Her mentor guided her through what the feedback meant and helped her see how she could tackle each piece to improve her CTC application.
“If she weren’t there, I don’t know that I would have gotten through it.”
When looking for a potential mentor, consider people who are in the position or place you’re reaching for. “A mentor should be somebody who is where you want to be,” Lucy said.
For example, if you’re interested in becoming a CST, “who is a CST you have a relationship with, or have taken classes with, that you truly admire? Have the courage – one of our values in scrum – to reach out to them.”
Even if you’re looking for a mentor outside of scrum, Lucy encourages looking for someone who is doing something similar to what you want to do. “The mentor is somebody who should be where you want to be in your life at some point.
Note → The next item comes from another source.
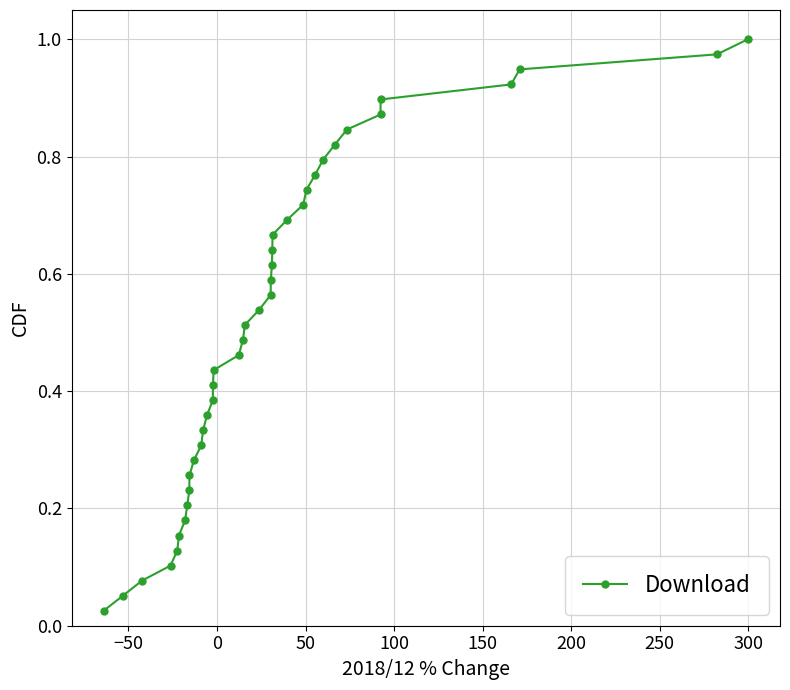

True or false: the data has more than 1 interior local peaks.

False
It’s not just somebody who’s higher than you, or has more experience than you – it has to be somebody that has the type of experience you want to have at a certain point in your life.”
“My advice is don’t be afraid to reach out because the worst thing that can happen is they’ll say, ‘I don’t have time,’ or ‘I’m not available for mentoring right now.’” And you can always look for someone else.
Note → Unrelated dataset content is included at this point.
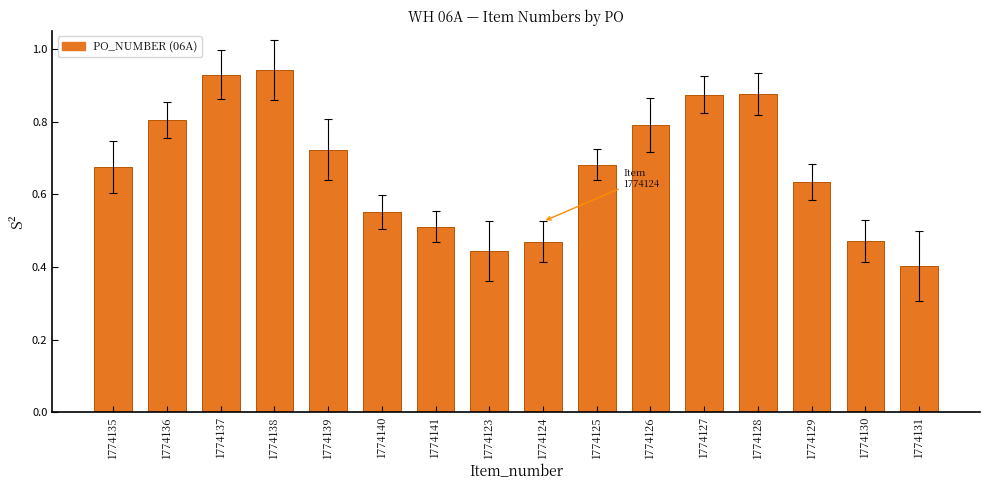

What is the label of the 6th bar from the right?

1774126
She also encourages future mentees to reach out to people they’ve met before or know they have a connection with: trainers whose style and technique you admire, or someone you’ve met at a Global Scrum Gathering or a meetup.
Lucy suggests trusting your instincts when you’re trying to decide if you’ve found the right person. “For me, it’s chemistry. Just like any other relationship. It has to be somebody that you trust, that you’d be able to talk about anything with. Your gut is going to tell you whether it’s the right person or not.”
“Mentorship is very important. Don’t try to do it all on your own,” she said. “If there is somebody that is where you want to be, ask them to be your mentor so that they can help you every step of the way. Because it’s much easier and much faster if you have somebody going through it with you.”
Lucy knows her mentor will continue to be an important part of her life, and she hopes to be able to do the same for other aspiring CSTs, CECs, and CTCs. “When it comes to being a mentor, I’d love to do that for somebody. I know how much it’s helped me and I want to be able to help somebody else the same way.”
She currently mentors several scrum masters and enjoys helping to answer their questions and provide advice. “I want to see people succeed and I think that being a mentor for somebody else is how you can do that.”